Quarantena al ritorno dalle vacanze: possibile causa di licenziamento?

Tra l’anno 2020 e l’inizio dell’anno 2021 siamo, nostro malgrado, diventati esperti di termini che un tempo almeno la metà di noi conosceva appena.

Termini come pandemia, mascherina, zona rossa sono diventati, nostro malgrado, all’ordine del giorno.

Un altro termine con il quale siamo purtroppo entrati in contratto è il termine “quarantena”. 

Per quanto tale termine rappresentasse in passato un periodo di isolamento forzato che le navi dovevano rispettare prima di attraccare al porto (nel 1448 il Senato veneziano prolungò il periodo d’isolamento da 30 fino a 40 giorni dando origine al termine quarantena, originariamente forma veneta per quarantina), ancora oggi, nonostante i secoli trascorsi, rappresenta un periodo di isolamento al quale soggetti che sono entrati in contatto con il virus o che tornino da zone per la quale la quarantena è prescritta, sono tenuti.

Ovviamente una delle conseguenze del dover trascorrere un periodo in quarantena è l’astensione dalla prestazione lavorativa (salvo smart-working).

Ma il datore di lavoro, nel caso in cui un dipendente si rechi scientemente, per le vacanze, in un luogo al ritorno dal quale dovrà rimanere in quarantena per un determinato periodo di tempo assentandosi dal luogo di lavoro, quali tutele può avere?

Premesso che il diritto alle ferie è un diritto inderogabile, un lavoratore che scelga di andare in ferie in un luogo per il quale, al rientro, è previsto un periodo di isolamento, e decida di tornare proprio a ridosso della ripresa dell’attività lavorativa, può essere validamente licenziato.

Così si è espresso recentemente il tribunale di Trento, rigettando l’impugnazione del licenziamento comminato a una lavoratrice recatasi in Albania per le vacanze estive e successivamente licenziata per assenza ingiustificata, con riferimento al periodo trascorso in quarantena.

Secondo la sentenza infatti la lavoratrice avrebbe violato uno dei principi cardine su cui si basa il diritto del lavoro: la buona fede (ex art. 1375 c.c.).

Con il suo comportamento la lavoratrice avrebbe infatti minato irrimediabilmente il rapporto fiduciario intercorrente tra la stessa e il datore di lavoro (oltre al danno creato all’organizzazione aziendale) ledendo la buona fede che contraddistingue il rapporto di lavoro, così come ogni altro rapporto contrattuale, e del conseguente necessario bilanciamento degli interessi contrapposti tra datore di lavoro e dipendente, che rappresenta proprio un criterio di attuazione della buona fede a cui le parti del rapporto sono reciprocamente tenute.

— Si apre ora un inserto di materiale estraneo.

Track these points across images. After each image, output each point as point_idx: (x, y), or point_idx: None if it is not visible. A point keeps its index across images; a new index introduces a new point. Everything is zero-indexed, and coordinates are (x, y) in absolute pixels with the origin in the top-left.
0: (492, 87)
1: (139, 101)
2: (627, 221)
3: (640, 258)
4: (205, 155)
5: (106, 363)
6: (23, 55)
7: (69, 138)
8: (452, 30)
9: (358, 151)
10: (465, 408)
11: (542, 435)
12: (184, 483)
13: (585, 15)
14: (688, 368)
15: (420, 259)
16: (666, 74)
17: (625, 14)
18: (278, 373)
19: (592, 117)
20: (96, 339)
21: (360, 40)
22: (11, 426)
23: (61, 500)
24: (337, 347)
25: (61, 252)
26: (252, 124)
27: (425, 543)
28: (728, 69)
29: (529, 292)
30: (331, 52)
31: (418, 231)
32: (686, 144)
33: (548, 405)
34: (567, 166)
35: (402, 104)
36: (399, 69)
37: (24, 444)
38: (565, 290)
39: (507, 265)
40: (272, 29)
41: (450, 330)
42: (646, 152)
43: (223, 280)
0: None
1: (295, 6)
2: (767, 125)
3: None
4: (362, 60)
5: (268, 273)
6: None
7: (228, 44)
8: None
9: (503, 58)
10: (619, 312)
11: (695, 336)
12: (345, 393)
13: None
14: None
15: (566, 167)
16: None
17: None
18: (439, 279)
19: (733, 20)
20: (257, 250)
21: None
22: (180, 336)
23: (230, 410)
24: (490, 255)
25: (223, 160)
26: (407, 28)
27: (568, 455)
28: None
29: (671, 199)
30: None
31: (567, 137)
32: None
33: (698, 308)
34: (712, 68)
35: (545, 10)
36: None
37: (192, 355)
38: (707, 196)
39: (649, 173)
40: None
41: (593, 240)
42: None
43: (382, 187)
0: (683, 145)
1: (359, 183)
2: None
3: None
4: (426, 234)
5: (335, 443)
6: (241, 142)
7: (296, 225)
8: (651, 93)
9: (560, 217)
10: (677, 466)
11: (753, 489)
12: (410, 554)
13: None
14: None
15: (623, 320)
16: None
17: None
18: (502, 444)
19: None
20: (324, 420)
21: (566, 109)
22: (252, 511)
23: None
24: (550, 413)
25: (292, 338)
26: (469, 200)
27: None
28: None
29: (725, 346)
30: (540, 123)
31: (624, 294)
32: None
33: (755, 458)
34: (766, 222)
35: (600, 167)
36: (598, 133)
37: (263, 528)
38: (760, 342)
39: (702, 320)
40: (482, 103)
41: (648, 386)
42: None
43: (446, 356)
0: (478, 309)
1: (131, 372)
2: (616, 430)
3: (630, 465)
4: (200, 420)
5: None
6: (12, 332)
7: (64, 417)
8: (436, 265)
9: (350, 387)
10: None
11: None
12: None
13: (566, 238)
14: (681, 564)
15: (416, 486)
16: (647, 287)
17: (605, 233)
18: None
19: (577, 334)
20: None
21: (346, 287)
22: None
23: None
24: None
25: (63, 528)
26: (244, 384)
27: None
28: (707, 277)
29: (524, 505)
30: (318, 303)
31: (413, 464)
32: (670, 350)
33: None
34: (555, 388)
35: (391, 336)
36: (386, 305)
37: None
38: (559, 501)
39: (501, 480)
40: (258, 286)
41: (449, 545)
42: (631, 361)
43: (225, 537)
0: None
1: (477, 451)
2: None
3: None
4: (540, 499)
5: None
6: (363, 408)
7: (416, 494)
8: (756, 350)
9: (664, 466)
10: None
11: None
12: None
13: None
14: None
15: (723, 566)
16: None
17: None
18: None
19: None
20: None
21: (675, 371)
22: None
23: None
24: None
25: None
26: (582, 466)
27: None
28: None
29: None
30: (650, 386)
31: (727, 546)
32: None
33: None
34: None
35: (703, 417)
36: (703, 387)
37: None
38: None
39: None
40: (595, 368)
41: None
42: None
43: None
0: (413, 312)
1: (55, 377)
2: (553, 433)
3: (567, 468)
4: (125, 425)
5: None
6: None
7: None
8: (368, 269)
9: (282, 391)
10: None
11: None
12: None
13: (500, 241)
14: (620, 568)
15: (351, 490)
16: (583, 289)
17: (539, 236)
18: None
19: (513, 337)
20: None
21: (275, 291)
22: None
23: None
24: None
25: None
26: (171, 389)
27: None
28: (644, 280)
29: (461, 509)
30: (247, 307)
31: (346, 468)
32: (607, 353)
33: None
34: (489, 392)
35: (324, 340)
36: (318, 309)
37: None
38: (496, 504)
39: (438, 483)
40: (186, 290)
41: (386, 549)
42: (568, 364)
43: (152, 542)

Infatti, per quanto, come detto, non sia minimamente in discussione il diritto della lavoratrice a godere di un periodo di ferie (peraltro concesso senza problemi dal datore di lavoro), la stessa avrebbe dovuto scegliere un luogo di vacanza o una tempificazione tale da non compromettere l’organizzazione aziendale, a meno che non si dimostri che il luogo scelto per le vacanze costituisca un’esigenza imposta da necessità personali o di salute, imprevedibili e inevitabili, involgenti diritti di rango costituzionale da doversi considerare superiori rispetto a quello aziendale di ottenere la prestazione lavorativa.

Questo caso farà sicuramente discutere ma è certamente un salutare passo in avanti rispetto alla tutela degli interessi datoriali, messi a dura prova dalla pandemia, e che rischiano di vedersi opporre una serie di “capricci” non motivati da necessità ma da interesse.